Yallah Festival. Monseigneur Hugues de Woillemont, Directeur général de L’Œuvre d’Orient, déclarait dans une récente interview6, que la France a une responsabilité historique et culturelle particulière au Proche-Orient et que les chrétiens de France, quant à eux, ont en l’occurrence un rôle important, celui de « prier, soutenir financièrement, s’informer et sensibiliser autour d’eux. » Évoquant Jean-Paul II selon qui « l’Église avait deux poumons, un oriental et un occidental », il rappelle dans cet entretien que L’Œuvre d’Orient est engagée depuis 170 ans auprès des chrétiens d’Orient dans vingt-trois pays, pour répondre aux demandes des communautés religieuses orientales en matière d’éducation, de santé, de patrimoine et d’aide d’urgence, dans des contextes souvent marqués par la guerre et l’instabilité.

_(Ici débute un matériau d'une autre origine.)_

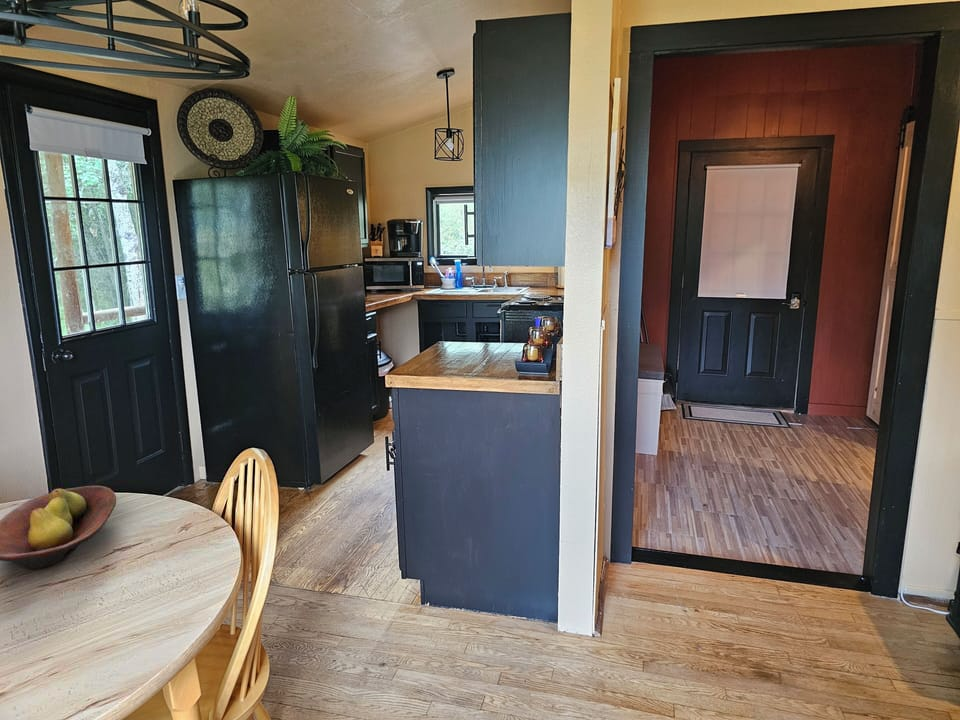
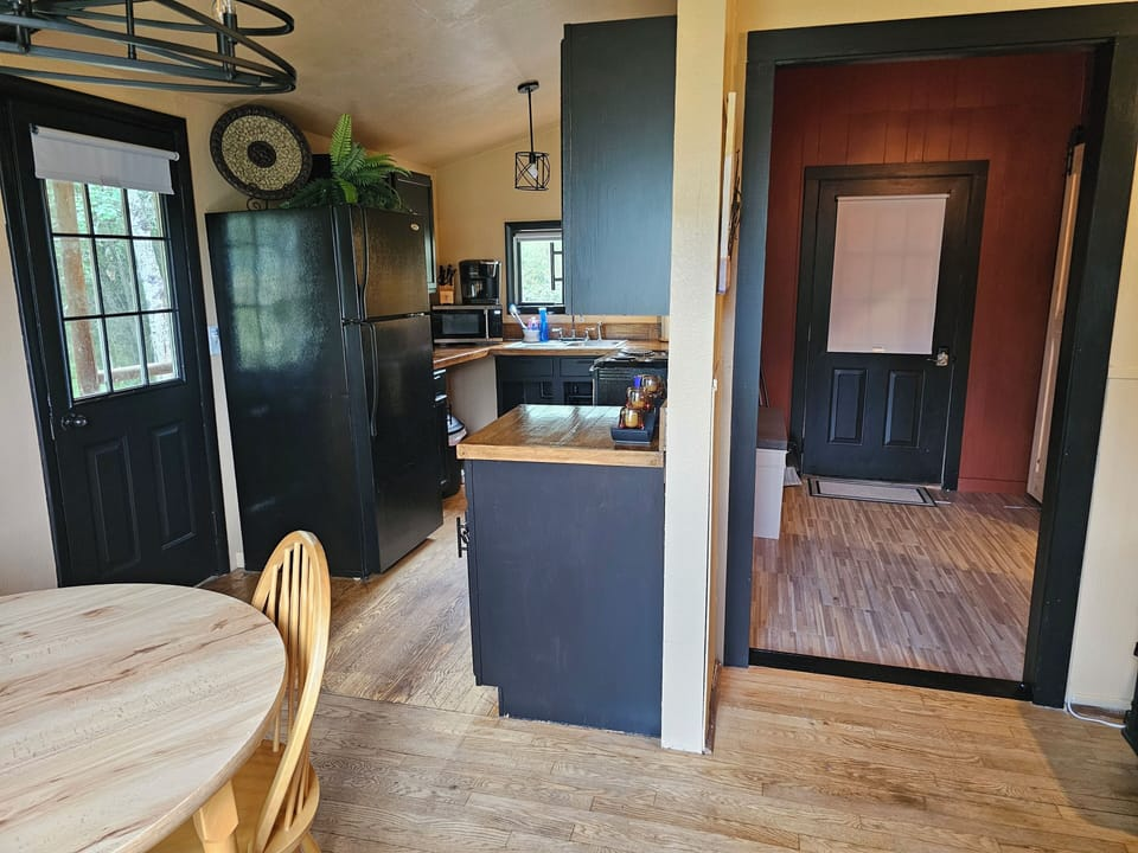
- fruit bowl [0,485,117,570]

À cet égard, Mgr de Woillemont signale aussi l’organisation du Yallah Festival devant rassembler des chrétiens de rites latin et orientaux le 30 mai 2026 à Saint-Germain-l’Auxerrois (Paris Ier), avec diverses manifestations et une messe orientale.
Cette nouvelle fermentation témoigne d’une continuité et d’un rapport de « nutrition » entre d’un côté, nos sociétés modernes et sécularisées, et de l’autre, des « sources galiléennes », pour une foi qui nous libère et nous engage par l’annonce de la Bonne Nouvelle, la Proclamation de l’Espérance, Souartha, dans le monde entier jusque dans la Sarthe.

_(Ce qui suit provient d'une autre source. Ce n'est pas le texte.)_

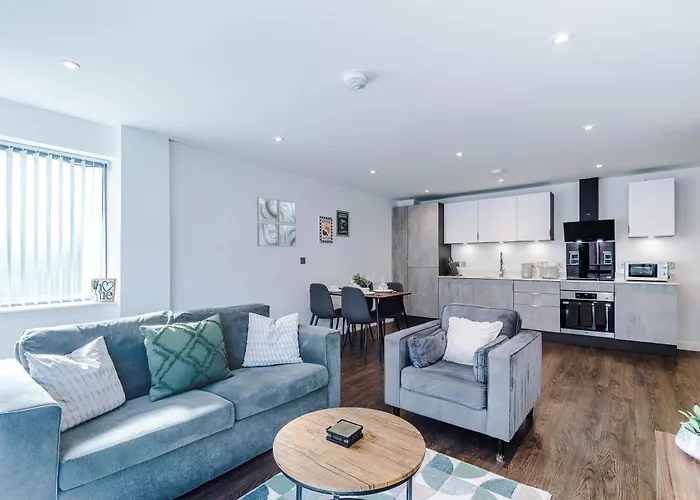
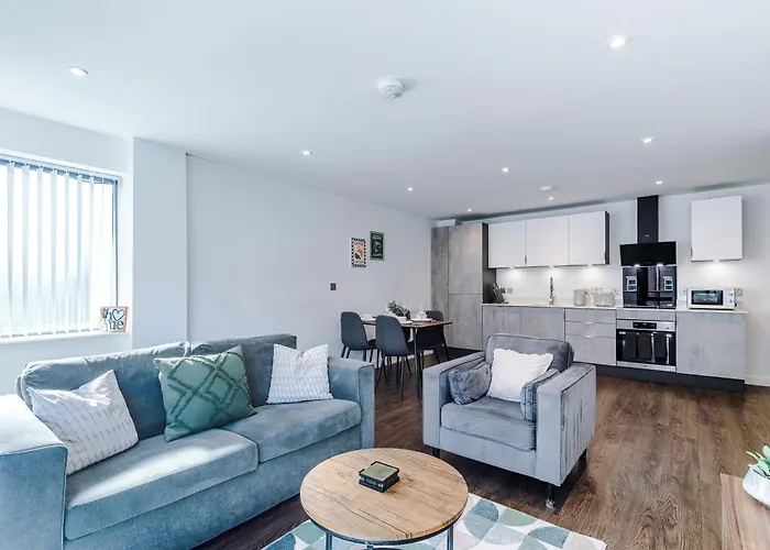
- wall art [256,196,297,248]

Nous avons besoin de retrouver l’élan des premières communautés chrétiennes qui, petites et sans défense, furent capables par l’annonce et le témoignage, de diffuser l’Évangile dans l’ensemble du monde alors connu. Benoît XVI7
Fresnay-sur-Sarthe, le 14 mai 2026
Jean-Marie ROUSSEAU – Souartha et Sarthe – 14 mai 2026
1 Par les champs et par les grèves. Voyage en Bretagne, Gustave Flaubert, 1847 (page 37).
2 Mémoire Vivante. Vie et œuvre de Marcel Jousse, Gabrielle Baron, Paris, Le Centurion, 1981. Gabrielle Baron (1896-1986) fut l’assistante et la collaboratrice de Marcel Jousse à la Sorbonne et fur la principale instigatrice de la publication de ses oeuvres posthumes.
3 L’Anthropologie du Geste, Marcel Jousse, Editions Gallimard, 1974, 1975 et 1978. (page 259).
4 La Place de l’oralité dans l’enseignement de Jésus et la « tradition » du texte évangélique, Réponse aux objections sur l’oralité, (page 22).
5 L’Actus Pontificum Cenomannis, série de courtes biographies des évêques du Mans, probablement écrites par un religieux de la cathédrale du Mans au mitan du IXe siècle, et maintes fois remaniées au cours du Moyen-Âge jusqu’au XIIIe siècle.
6 « L’attachement des chrétiens d’Orient à leur terre est édifiant », France catholique, 6 mai 2026.
7 Journée mondiale des missions, Appel à faire resplendir la Parole de vérité, 6 janvier 2012.